Has cinema hit an all-time low?
The question is prompted by comments made by Billy Bob Thornton in a recent interview with The Daily Telegraph. The former Angelina-squeezer suggested that “In our current state of affairs, especially in the entertainment business, we’re living in a time when …
The question is prompted by comments made by Billy Bob Thornton in a recent interview with The Daily Telegraph. The former Angelina-squeezer suggested that “In our current state of affairs, especially in the entertainment business, we’re living in a time when we’re making — in my humble opinion — the worst movies in history.”
Mr Woodcock? The Informers? Heal thyself, Thornton.

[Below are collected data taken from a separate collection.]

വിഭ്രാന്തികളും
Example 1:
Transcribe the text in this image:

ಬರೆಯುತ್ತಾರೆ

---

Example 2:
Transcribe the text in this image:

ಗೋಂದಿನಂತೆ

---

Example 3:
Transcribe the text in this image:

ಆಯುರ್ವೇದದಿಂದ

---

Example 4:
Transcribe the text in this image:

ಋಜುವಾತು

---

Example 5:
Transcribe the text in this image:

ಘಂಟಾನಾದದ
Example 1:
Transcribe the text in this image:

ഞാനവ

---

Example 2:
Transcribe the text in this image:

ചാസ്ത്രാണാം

Last friday, when introducing my pick of this year’s best films, I may have implied that I was on the same page as Billy Bob. Unable to sincerely nominate a single mainstream hit — I didn’t like The Social Network or Inception quite as much as most pundits — I somewhat willfully selected a selection of art films, subversive docs, puzzling allegories and poncey experiments.
So, I think Big Cinema has keeled over? I am in the same miserable boat as David Thomson? Not a bit of it. The multiplex, burdened with 3-D trivialities and overly reverent adaptations of groaning children’s books, is not enjoying its finest hour, but the slump is nowhere near as bad as great disasters such as the mid-1990s apocalypse or the Great Drought of ’01. I well remember that latter catastrophe. It was, as it happens, the year I began writing regularly for The Irish Times. From February to October 2001, I found myself unable to award a single commercially released film more than three stars. The fallow period was eventually broken by, of all things, Brian Helgeland’s A Knight’s Tale (well, I still like it).

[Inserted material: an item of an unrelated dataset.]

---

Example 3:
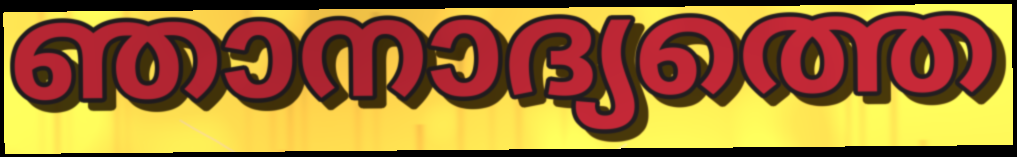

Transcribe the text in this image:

ഞാനാദ്യത്തെ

The point worth making here is that 1999-2000 was, not without reason, greeted by many critics as one of the great passages in contemporary American cinema. That was the time of Magnolia, Being John Malkovich, The Sixth Sense, The Matrix, Requiem for a Dream, Memento and Rocky and Bulwinkle (only joking there). There isn’t really a moral here. But it is worth noting that trends in mainstream cinema tend to be largely imagined. Next year has as much chance of being a 1939 (Stagecoach, Wizard of Oz, Ninotchka) as it does of being a 2001 (Pearl Harbor, Glitter, The Mummy Returns).
Okay, that’s not quite true. But I do continue to travel hopefully.